Laki-laki Bersenjata Sandera Pengunjung Kantor Pos di Jepang
Kejahatan dengan senjata api di jepang amat sedikit, tetapi ada kecenderungan angka kriminalitas meningkat.
Oleh
LARASWATI ARIADNE ANWAR
·3 menit baca
TOKYO, SELASA – Terjadi kasus penyanderaan warga sipil di Jepang. Pelakunya adalah seorang laki-laki yang diduga memiliki senjata api. Ada dua korban luka-luka dalam insiden ini. Kasus yang melibatkan senjata api jarang terjadi di Jepang karena aturan izin kepemilikan senjata api sangat ketat.
Peristiwa terjadi di kota Warabi yang berada di utara Tokyo pada Selasa (31/10/2023). Menurut keterangan polisi, pelaku adalah seorang laki-laki dengan taksiran usia 50-80 tahun. Ia memiliki pistol yang belum diketahui asalnya.
Pelaku sebelumnya terlibat dalam peristiwa penembakan di rumah sakit di kota Toda, Prefektur Saitama yang terletak di sebelah Waribi pada pukul 14.00. Ada dua korban luka-luka dalam kejadian tersebut, kabarnya seorang dokter dan seorang pasien. Tembakan dilepaskan dari luar rumah sakit ke lantai dasar gedung. Pelaku kemudian melarikan diri dengan sepeda motor. Ia tiba di kantor pos Warabi yang berjarak 1,5 kilometer dari Rumah Sakit Toda dan menyandera orang-orang di dalamnya.

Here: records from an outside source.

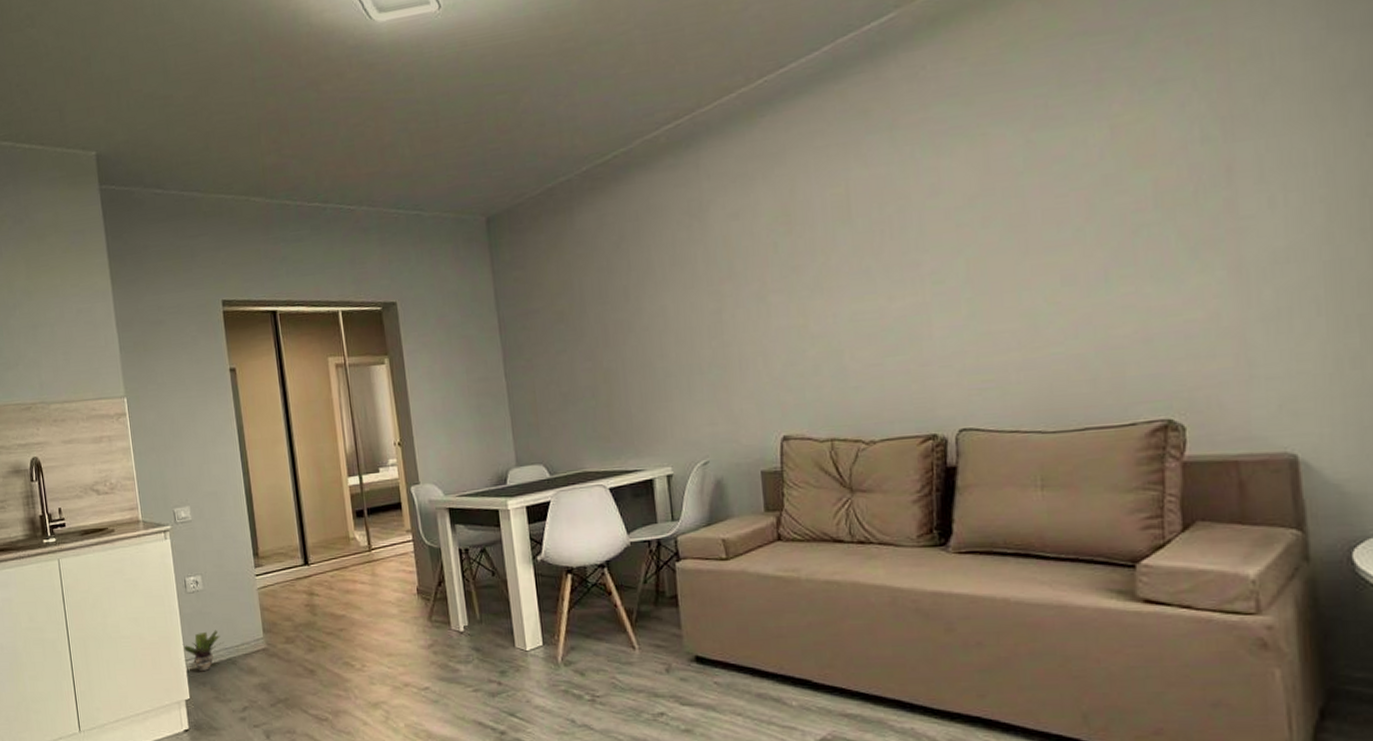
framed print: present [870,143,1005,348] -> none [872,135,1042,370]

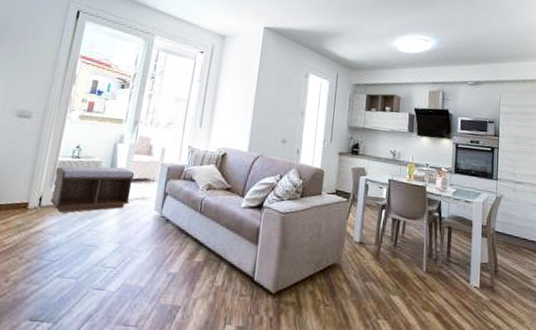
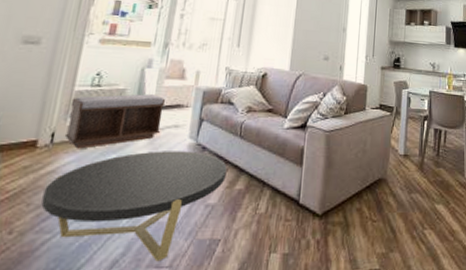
coffee table: none [31,220,188,320] -> present [41,151,227,262]

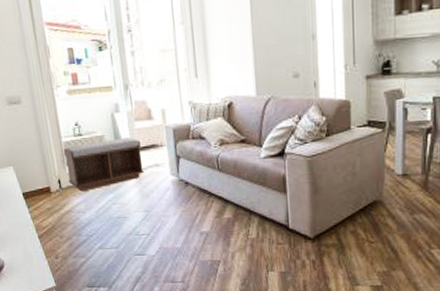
coffee table: present [41,151,227,262] -> none [68,187,213,278]

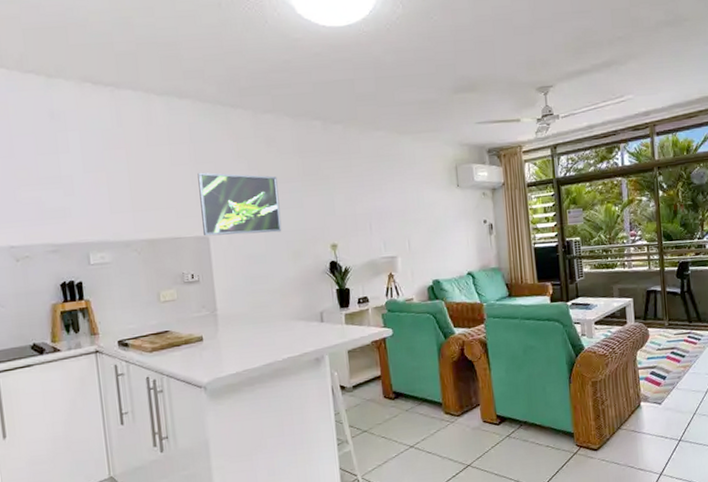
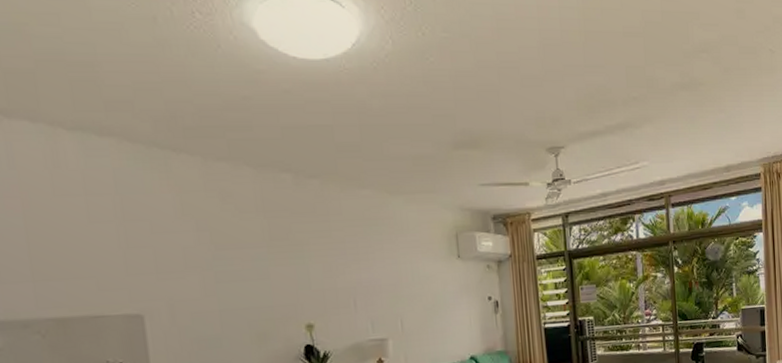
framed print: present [197,172,282,236] -> none [126,232,243,314]

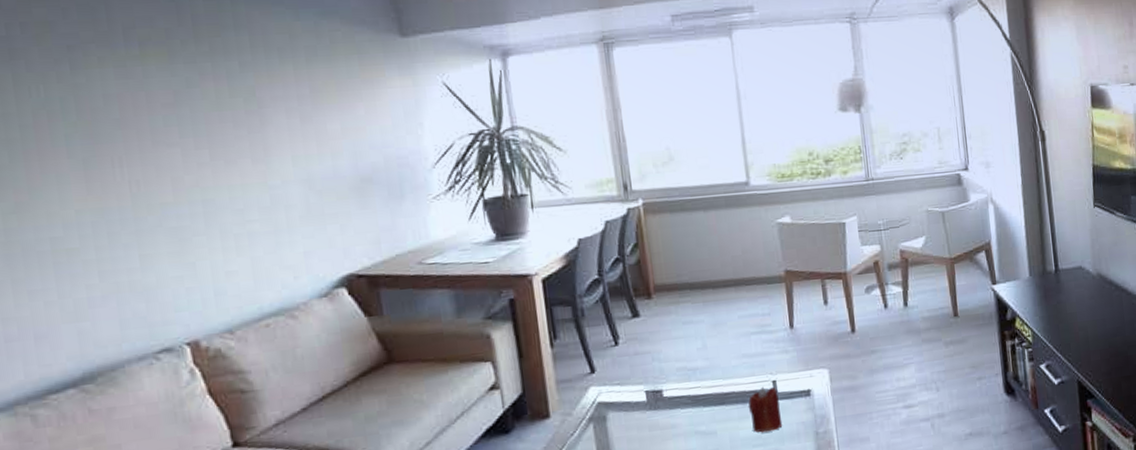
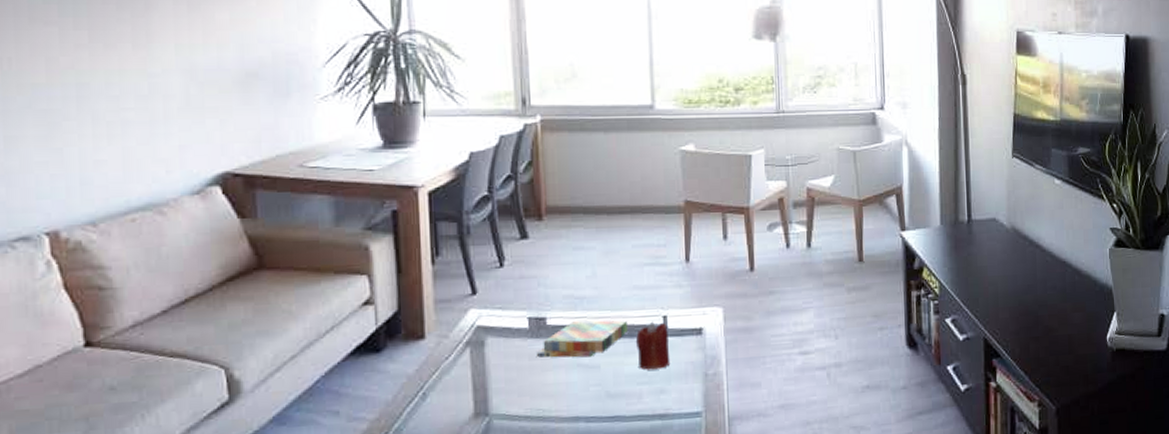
board game: none [656,387,740,428] -> present [537,320,627,358]

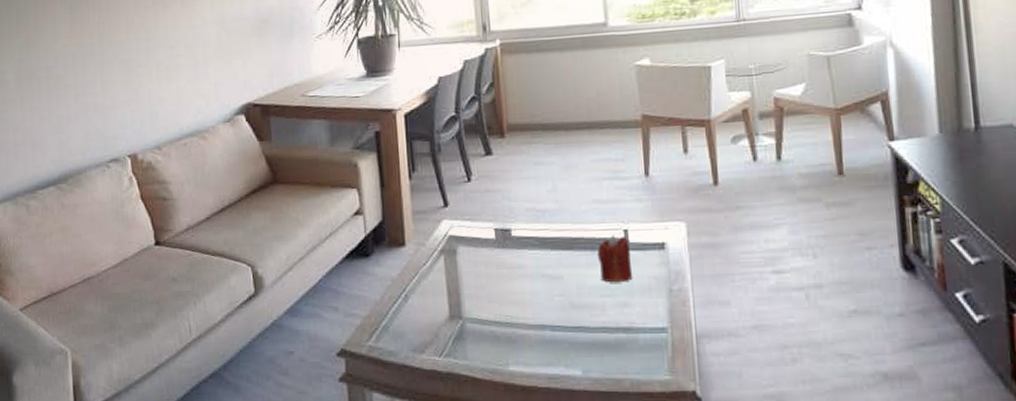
board game: present [537,320,627,358] -> none [504,232,589,268]

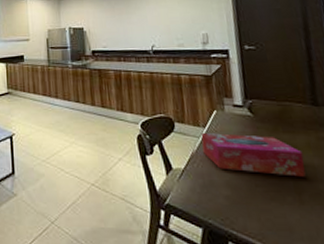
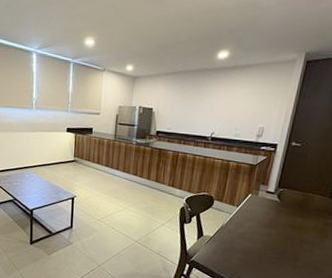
tissue box: present [200,132,306,177] -> none [231,210,309,250]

Penyanderaan ini, menurut otoritas kota Warabi terjadi pada pukul 14.15. Polisi belum mengetahui jumlah orang yang disandera. Mereka baru bisa memastikan ada dua perempuan berusia 20-30 tahun yang ada di dalam kantor pos. “Warga yang tinggal ataupun berkegiatan di sekitar kantor pos Chuo-5 harap untuk sementara meninggalkan tempat tersebut karena polisi sedang mengelilingi kantor pos dalam upaya membebaskan sandera,” demikian kutipan pengumumannya.

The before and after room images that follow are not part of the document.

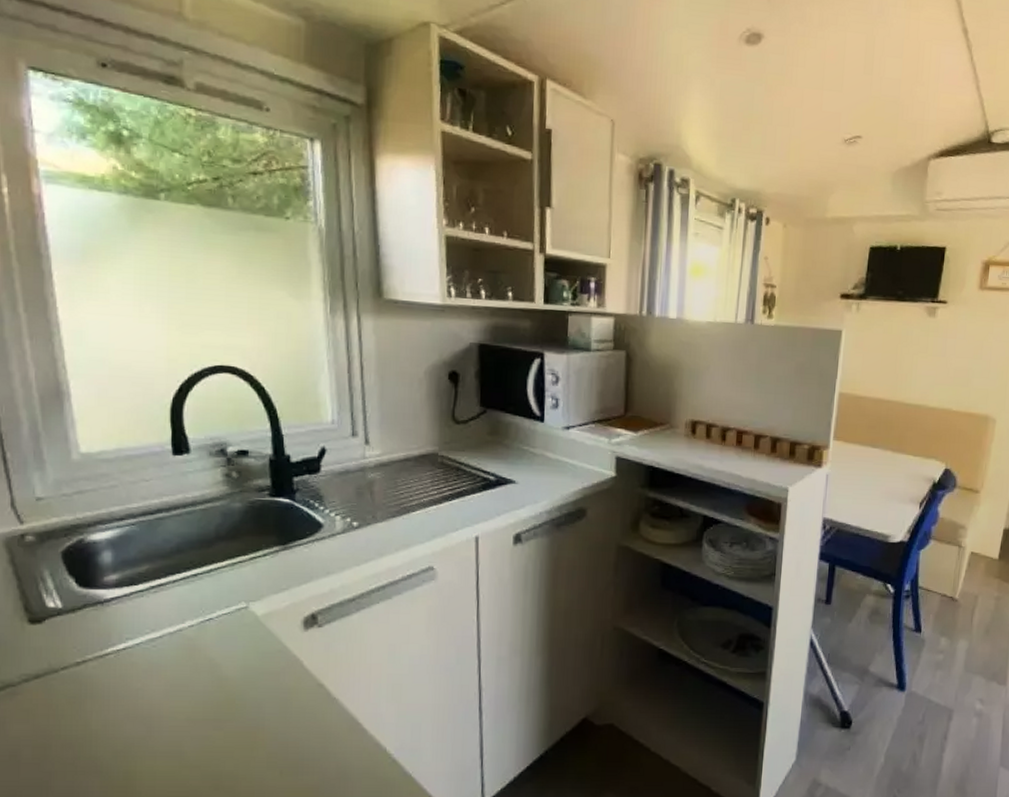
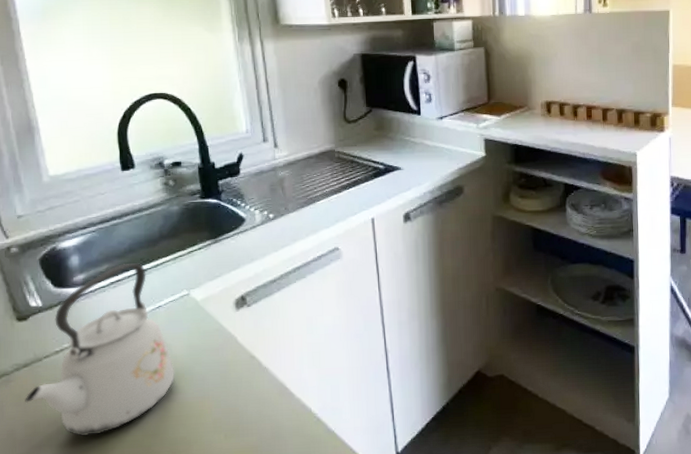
kettle: none [34,565,225,764] -> present [25,262,175,437]

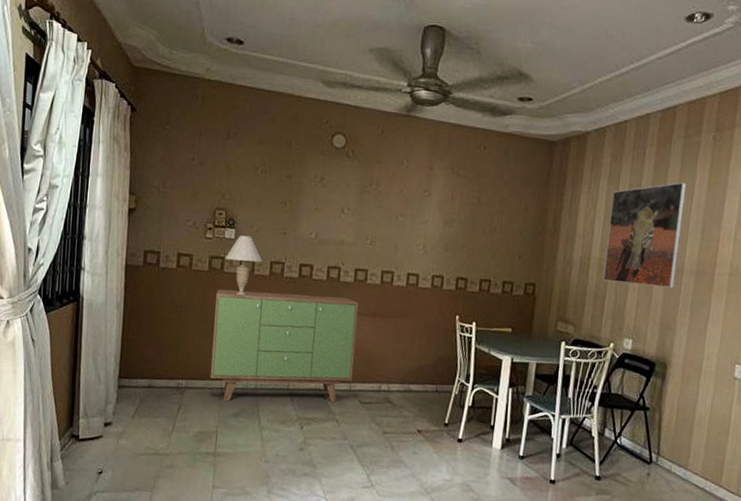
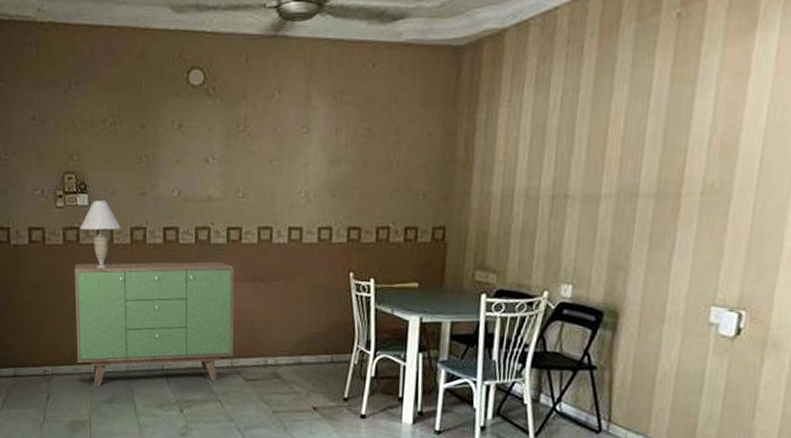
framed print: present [603,182,687,289] -> none [532,80,642,218]

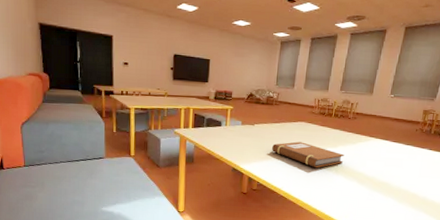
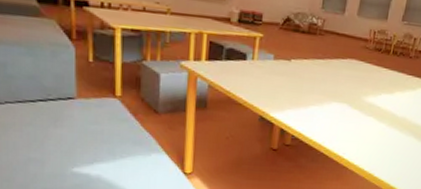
notebook: present [272,141,345,168] -> none [312,84,402,119]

Ada 300 warga dievakuasi dari lokasi kejadian. Informasi mengenai penyanderaan ini masih simpang siur, termasuk di media arus utama Jepang. Stasiun televisi NTV mengatakan bahwa polisi sudah berbicara dan memulai negosiasi dengan pelaku melalui telepon. Sementara itu, surat kabar Yomiuri mengatakan ada sepuluh sandera di dalam kantor pos dan pelaku memiliki sejeriken minyak tanah serta mengancam hendak membakar kantor pos.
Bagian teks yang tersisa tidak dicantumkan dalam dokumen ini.